The Harvard Plate focuses on what really matters: includes only healthy foods which should be promoted from a public health point of view. Other elements harmful to health such as alcoholic beverages, carbonated drinks or sweets are excluded from this recommendation. Because yes, these products can be taken on occasion, but that does not mean that they should be included in a chart focused on improving the health of the population. Otherwise, we run the risk of minimizing its dangers and normalizing the consumption of products that should be kept as far away as possible from our food routine.
The Harvard Healthy Eating Plate recommends eating healthy fats like olive oil, sunflower oil, and canola oil.
On the other hand, the Harvard Healthy Eating Plate recommends healthy fat intake such as olive oil, sunflower oil and rapeseed oil. This latter fat is also known as canola or rapeseed oil, although it is less common. This is logical, since rapeseed oil has a very bad reputation in Spain.
The reason was a terrible massive food poisoning that occurred in the 80s following the consumption of adulterated rapeseed oil: a powerful toxic to health. This dramatic event forever tarnished the name of rapeseed oil, causing some stigma and fear in the population just by hearing its name. But, as Matías Prats would say: allow me to insist. Rapeseed oil is a completely safe and healthy fat, so do not hesitate to consume it as part of your usual routine: it contains 65% monounsaturated fatty acids in its nutritional composition, very close to canola oil. ‘olive.
Half of the plate must be made up of vegetables
One of the best perspectives that the Harvard Plate offers us is related to the consumption of vegetables, since it allows us to understand the importance that this food group has for our health. Vegetables should take up half of our platetrying to vary between different vegetables, fruits and vegetables: the more types and colors we consume, the better.

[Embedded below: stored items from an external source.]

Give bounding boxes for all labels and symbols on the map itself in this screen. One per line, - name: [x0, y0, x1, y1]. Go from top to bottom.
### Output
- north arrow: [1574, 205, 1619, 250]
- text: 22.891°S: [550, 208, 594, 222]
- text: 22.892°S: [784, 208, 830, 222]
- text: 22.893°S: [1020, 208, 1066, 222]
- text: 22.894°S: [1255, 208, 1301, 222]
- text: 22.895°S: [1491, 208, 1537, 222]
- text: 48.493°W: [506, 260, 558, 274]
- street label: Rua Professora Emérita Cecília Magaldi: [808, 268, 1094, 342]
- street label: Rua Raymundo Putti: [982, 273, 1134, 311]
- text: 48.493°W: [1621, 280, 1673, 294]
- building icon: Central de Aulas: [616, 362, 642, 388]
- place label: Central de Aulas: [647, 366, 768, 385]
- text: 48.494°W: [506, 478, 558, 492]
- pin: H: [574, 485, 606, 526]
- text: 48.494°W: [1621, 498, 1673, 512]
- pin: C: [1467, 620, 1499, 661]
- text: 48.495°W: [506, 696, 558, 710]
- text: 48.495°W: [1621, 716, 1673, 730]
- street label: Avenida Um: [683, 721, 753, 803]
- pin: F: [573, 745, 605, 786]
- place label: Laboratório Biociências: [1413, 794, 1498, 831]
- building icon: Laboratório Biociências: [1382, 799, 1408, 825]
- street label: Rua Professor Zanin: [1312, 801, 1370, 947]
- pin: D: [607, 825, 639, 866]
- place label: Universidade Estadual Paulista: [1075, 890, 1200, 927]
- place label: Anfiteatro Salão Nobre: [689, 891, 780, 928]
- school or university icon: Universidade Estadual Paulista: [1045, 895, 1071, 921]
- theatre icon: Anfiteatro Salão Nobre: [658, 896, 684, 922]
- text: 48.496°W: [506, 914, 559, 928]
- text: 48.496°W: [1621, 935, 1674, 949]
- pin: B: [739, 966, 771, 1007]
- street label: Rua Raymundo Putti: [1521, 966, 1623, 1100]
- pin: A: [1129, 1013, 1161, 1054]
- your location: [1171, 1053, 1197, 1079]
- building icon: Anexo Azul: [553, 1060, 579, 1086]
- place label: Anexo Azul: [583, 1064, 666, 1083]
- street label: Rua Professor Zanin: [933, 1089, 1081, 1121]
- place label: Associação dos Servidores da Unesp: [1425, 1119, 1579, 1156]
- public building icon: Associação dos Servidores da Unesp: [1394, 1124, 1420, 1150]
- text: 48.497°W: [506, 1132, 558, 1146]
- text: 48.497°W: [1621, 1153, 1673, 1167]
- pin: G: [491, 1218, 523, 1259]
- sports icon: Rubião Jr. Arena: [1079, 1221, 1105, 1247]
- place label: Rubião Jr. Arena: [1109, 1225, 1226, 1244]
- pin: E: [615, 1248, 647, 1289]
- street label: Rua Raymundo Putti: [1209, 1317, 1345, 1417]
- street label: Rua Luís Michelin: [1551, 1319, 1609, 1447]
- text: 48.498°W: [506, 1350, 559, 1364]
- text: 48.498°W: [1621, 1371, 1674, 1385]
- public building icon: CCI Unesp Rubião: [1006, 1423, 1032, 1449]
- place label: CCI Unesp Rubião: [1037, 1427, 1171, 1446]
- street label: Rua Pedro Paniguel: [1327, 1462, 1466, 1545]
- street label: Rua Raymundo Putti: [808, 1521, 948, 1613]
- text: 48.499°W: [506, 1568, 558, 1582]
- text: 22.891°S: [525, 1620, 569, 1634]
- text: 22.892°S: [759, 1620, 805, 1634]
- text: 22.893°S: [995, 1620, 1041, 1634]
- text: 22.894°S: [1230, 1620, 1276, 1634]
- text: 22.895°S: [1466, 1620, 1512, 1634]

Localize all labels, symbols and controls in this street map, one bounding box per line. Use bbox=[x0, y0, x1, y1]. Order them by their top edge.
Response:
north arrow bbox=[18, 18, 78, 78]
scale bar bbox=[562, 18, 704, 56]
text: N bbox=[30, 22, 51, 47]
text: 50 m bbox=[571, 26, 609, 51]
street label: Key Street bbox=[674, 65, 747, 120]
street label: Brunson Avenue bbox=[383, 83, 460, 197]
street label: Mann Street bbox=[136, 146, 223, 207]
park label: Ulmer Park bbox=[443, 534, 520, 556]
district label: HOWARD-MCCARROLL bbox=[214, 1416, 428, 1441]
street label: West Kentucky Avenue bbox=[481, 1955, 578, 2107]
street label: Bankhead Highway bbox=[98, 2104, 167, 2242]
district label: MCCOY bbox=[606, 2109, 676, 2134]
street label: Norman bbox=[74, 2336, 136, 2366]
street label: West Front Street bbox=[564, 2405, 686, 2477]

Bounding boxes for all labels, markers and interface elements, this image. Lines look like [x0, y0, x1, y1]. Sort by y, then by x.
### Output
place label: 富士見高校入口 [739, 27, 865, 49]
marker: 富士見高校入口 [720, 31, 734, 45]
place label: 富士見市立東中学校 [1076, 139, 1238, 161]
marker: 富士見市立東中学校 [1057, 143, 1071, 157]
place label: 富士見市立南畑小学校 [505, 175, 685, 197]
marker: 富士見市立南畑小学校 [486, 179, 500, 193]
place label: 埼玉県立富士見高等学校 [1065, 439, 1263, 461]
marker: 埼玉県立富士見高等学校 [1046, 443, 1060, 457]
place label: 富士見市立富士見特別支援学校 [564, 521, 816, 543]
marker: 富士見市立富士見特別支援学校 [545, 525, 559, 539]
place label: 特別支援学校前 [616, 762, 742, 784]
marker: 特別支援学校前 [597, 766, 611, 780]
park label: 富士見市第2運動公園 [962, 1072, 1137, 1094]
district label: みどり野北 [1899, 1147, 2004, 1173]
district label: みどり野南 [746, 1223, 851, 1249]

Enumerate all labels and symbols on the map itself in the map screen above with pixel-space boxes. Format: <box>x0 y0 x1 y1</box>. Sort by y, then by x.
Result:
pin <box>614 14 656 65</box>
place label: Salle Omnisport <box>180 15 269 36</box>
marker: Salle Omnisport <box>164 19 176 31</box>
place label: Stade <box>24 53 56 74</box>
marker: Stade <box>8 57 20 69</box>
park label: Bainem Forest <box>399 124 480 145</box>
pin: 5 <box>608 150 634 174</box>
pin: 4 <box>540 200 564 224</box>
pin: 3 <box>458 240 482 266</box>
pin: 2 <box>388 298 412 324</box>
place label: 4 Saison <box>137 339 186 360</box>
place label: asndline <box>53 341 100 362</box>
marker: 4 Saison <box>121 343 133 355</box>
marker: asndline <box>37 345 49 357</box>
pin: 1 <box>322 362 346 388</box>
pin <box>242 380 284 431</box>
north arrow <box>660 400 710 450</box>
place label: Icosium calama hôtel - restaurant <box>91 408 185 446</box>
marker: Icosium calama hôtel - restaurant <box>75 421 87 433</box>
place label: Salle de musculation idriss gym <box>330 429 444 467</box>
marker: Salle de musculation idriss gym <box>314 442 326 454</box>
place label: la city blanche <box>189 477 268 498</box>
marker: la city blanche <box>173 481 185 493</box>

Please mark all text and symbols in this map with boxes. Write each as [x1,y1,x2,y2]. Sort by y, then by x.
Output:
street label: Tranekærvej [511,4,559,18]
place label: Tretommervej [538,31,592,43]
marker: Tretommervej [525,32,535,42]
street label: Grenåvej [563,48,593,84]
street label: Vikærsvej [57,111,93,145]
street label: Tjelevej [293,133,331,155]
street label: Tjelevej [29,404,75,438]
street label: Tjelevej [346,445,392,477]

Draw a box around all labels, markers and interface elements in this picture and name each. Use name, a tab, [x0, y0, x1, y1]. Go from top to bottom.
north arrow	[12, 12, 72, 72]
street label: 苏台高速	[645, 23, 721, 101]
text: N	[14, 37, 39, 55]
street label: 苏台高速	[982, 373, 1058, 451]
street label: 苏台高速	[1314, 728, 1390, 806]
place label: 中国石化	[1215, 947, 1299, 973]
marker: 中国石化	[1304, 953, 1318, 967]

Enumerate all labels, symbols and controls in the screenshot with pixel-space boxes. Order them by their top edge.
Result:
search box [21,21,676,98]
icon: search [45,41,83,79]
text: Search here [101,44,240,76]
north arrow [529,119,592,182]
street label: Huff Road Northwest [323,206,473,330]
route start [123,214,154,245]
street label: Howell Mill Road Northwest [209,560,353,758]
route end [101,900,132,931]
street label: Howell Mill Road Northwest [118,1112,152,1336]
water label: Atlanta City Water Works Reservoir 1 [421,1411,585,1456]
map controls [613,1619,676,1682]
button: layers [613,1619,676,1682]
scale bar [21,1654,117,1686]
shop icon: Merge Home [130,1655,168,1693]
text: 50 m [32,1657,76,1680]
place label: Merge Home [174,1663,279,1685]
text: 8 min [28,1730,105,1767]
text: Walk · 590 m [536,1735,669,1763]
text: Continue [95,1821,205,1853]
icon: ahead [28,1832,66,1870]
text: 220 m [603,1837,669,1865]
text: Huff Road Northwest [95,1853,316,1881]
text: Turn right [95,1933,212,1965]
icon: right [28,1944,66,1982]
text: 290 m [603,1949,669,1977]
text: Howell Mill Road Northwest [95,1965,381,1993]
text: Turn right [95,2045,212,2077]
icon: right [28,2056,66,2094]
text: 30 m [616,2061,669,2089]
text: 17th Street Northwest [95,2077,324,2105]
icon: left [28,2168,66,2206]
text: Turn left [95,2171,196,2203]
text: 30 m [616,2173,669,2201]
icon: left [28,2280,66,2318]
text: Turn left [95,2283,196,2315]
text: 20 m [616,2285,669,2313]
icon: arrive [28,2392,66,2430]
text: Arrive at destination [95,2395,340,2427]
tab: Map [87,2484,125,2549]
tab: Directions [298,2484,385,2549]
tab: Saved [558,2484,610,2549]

Be careful with potatoes: we should not include them in this group. They are tubers with a high carbohydrate and energy load that vary in nutritional composition from other vegetables, so they should be considered separately. Don’t take potato tirria either: These are not demon foods, but they should be consumed according to our level of physical activity. In addition, within the vegetable group, a distinction is made between greens and vegetables: they should occupy approximately 35% of the plate. On the other hand, fruits represent 15% of our total intake.
Whole grains and healthy proteins
The other half of the Harvard plate is divided between two elements of great nutritional interest: whole grains and healthy sources of protein. 25% is occupied by whole grains. That is to say foods made from whole grains: wholemeal bread, wholemeal pasta and brown rice. It is recommended to limit foods made from refined grains such as rice and white bread.
The Harvard Plate recommends drinking water, tea, or coffee with little or no added sugar.
On the other hand, occupying the remaining 25% of the Harvard plate are healthy protein sources: fish, poultry (chicken, turkey), legumes (lentils, peanuts, chickpeas, soy or beans) and nuts (walnuts , almonds, cashew nuts). ). ). It is recommended to avoid red and processed meats such as deli meats and sausages. Regarding dairy products, no particular consumption recommendation is made. What we are told is that limit the consumption of milk, cheese and yogurt to 1-2 servings a dayso as not to displace other healthy foods of interest already mentioned in the graph.
As for drinks, the Harvard Plate recommends the consumption of water, tea or coffee with little or no sugar. It is also recommended to limit the consumption of fruit juice to one small glass per day due to its free sugar content. Finally, let’s not forget physical activity. To finish the job on other healthy habits adjacent to food, the Harvard Healthy Eating Plate leaves us with a motivational message in true Mr Wonderful style: stay active! So now you know: listen to the Harvard School of Public Health. They know more than you and me from here to Lima.